Moose isn't part of Perl 5 by default. I want nicer defaults.

Re:Third party modules

kjones4 on 2008-12-19T23:14:46

The reason I use Perl much more often than Java is that I dislike Java's complexity. However, one area where Java is easier for me is class programming. I'd like to see the base Perl 5 be as simple and easy when it comes to creating and using classes. It would be an important step forward and keep Perl in touch with the philosophy of keeping easy things easy. As for Java programmers using Spring for real world problems, I think that is a separate problem for Perl to solve; once it gets around to making simple class programming easy to learn and remember.

I do not follow

Aristotle on 2008-12-20T17:05:26

In your “say "Hello, world!"” example, the concepts of compilation unit, scope, filehandles, the default filehandle, and probably several more are implicitly there. But as you point out, one doesn’t have to know or think about them as long as the task is simple enough to fit the defaults.

However, then you go and say that even though there is no @ISA in sight in the “use base 'Bar'” example, one still needs to know about it before one can understand what base.pm does.

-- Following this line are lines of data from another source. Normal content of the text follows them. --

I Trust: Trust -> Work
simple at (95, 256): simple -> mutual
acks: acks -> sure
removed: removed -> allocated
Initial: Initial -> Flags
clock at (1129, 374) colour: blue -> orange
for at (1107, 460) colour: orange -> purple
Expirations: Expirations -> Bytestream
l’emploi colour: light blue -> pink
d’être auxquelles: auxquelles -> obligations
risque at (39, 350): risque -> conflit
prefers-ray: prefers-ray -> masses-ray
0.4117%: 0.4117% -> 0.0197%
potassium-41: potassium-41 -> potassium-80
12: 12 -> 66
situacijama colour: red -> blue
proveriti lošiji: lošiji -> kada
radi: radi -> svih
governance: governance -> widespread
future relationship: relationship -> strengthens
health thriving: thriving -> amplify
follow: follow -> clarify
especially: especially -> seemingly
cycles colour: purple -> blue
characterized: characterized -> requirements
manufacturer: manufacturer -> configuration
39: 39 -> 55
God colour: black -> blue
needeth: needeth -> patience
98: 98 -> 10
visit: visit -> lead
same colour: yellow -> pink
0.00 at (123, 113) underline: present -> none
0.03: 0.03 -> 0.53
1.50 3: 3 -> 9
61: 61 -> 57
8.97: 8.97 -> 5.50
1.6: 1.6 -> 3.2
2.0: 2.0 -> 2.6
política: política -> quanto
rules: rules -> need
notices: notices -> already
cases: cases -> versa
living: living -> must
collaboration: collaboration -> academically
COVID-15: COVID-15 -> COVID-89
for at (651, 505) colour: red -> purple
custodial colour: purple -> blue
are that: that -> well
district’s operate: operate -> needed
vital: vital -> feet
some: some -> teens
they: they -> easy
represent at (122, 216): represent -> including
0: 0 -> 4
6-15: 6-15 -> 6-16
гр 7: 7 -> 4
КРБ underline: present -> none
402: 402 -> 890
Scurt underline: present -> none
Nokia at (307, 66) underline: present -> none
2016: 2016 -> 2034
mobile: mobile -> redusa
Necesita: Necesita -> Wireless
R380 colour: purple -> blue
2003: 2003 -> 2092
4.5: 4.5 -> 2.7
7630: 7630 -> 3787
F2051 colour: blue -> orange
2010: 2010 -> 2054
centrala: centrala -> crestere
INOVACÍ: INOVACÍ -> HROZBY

So what makes those cases different?

Re:I do not follow

chromatic on 2008-12-20T19:23:12

I mentioned @INC, not @ISA in the use base 'Bar'; example. I still have trouble remembering that it tries to load a file from the filesystem, even if I've already defined the superclass in the same file.

Re:I do not follow

Aristotle on 2008-12-20T21:00:45

Well, I read “introduces the need to understand yet another pragma” as implying that you need to understand everything from the previous examples plus the new pragma. Now that I read it with your response in mind, I see that it can be read both ways.